Skills and technologies used


We rebuilt Jenkins using Ansible, making management easier on an ongoing basis; as part of this, Jenkins was upgraded to the latest version, fixing issues with outdated plugins, etc.

Infrequently used Kubernetes services were moved to Google Cloud Run, which retained their scalability when required but reduced the cost of running these services by 99%.

The migrated Cloud Run services

The migrated Cloud Run services

We moved the Helm Kubernetes configuration into a separate repository, allowing the changes to the Kubernetes configuration without creating a new build.

Builds and their resulting Docker images were tagged with a Git hash, allowing their deployment to development, staging and production environments without having to rerun static code analysis, unit tests and rebuild Docker images unnecessarily.

This vastly improved deployment times and allowed quick rollbacks if any new code caused issues.

We updated the Jenkins pipeline to use parallel jobs where possible, speeding up deployments by running pipeline steps concurrently.

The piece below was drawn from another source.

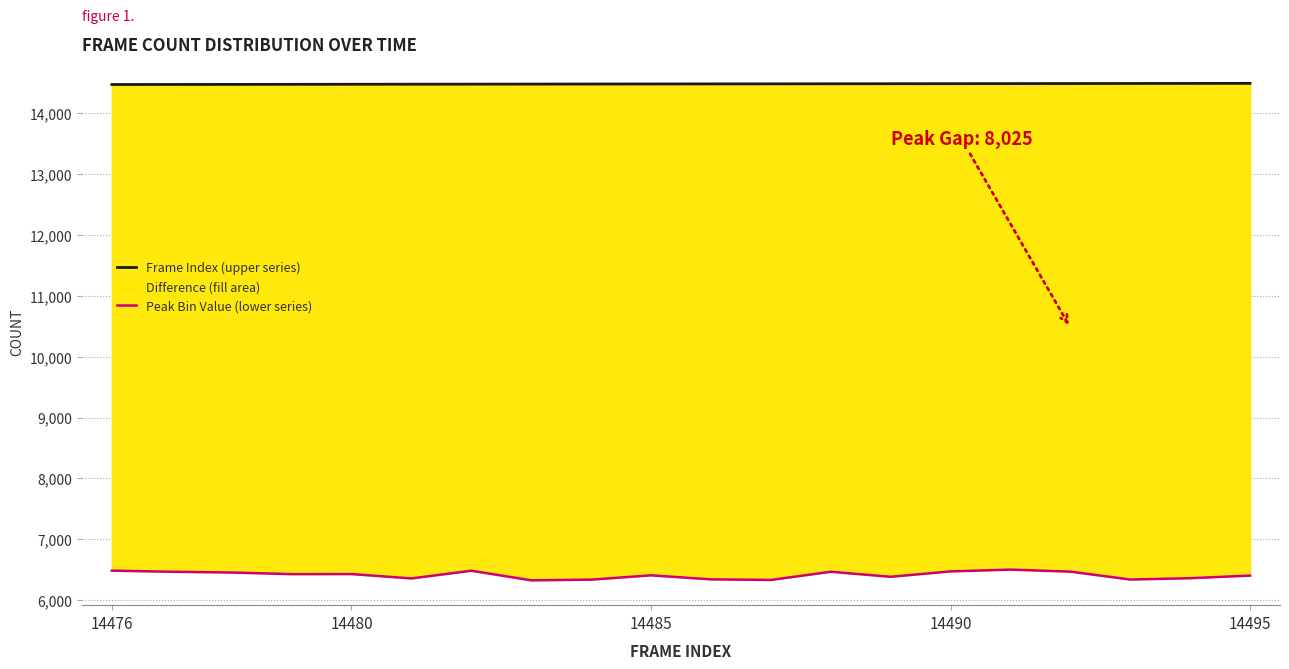

Is the value of Peak Bin Value (lower series) at 14476 greater than the value of Frame Index (upper series) at 10?

No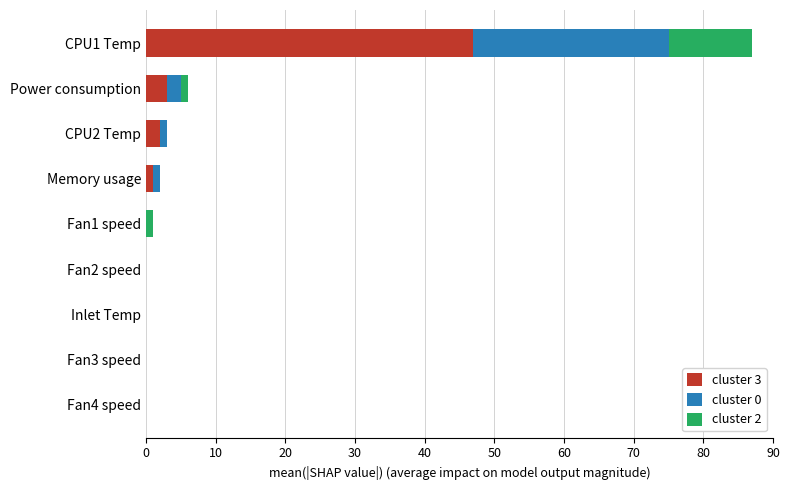

At which category is the sum across all series the highest?

CPU1 Temp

The new parellelised pipeline

The new parellelised pipeline

We scheduled the build of base and helper Docker images daily rather than for every deployment, and we cached NPM and Composer packages to allow their quick reuse for each build.

Any changes to Google Cloud Run services were deployed simultaneously as the core monolith application, again parallel.

These changes reduced deployment time from thirty to five minutes and allowed bug fixes to be deployed to a staging environment, tested and promoted to production in half an hour instead of three.

Client-customised templates were shared into the application using an expensive GlusterFS setup, and a recent Kubernetes version removed support for mounting GlusterFS filesystems; and this prevented updates to that version. We built client-specific services to replace GlusterFS, which saved money and increased uptime.

We reconfigured the GKE cluster to use preemptible VM instances and reduced the instance size, resulting in no performance or reliability impact and reducing costs significantly.

The combination of moving the chunky Jenkins GKE cluster to an Ansible-managed instance, moving client-customised templates from GlusterFS to customised services, moving infrequently used services to Cloud Run and utilising preemptible VM instances saved the customer 75% in their monthly GCP bill. It also, of course, decreased the carbon footprint of the hosting significantly.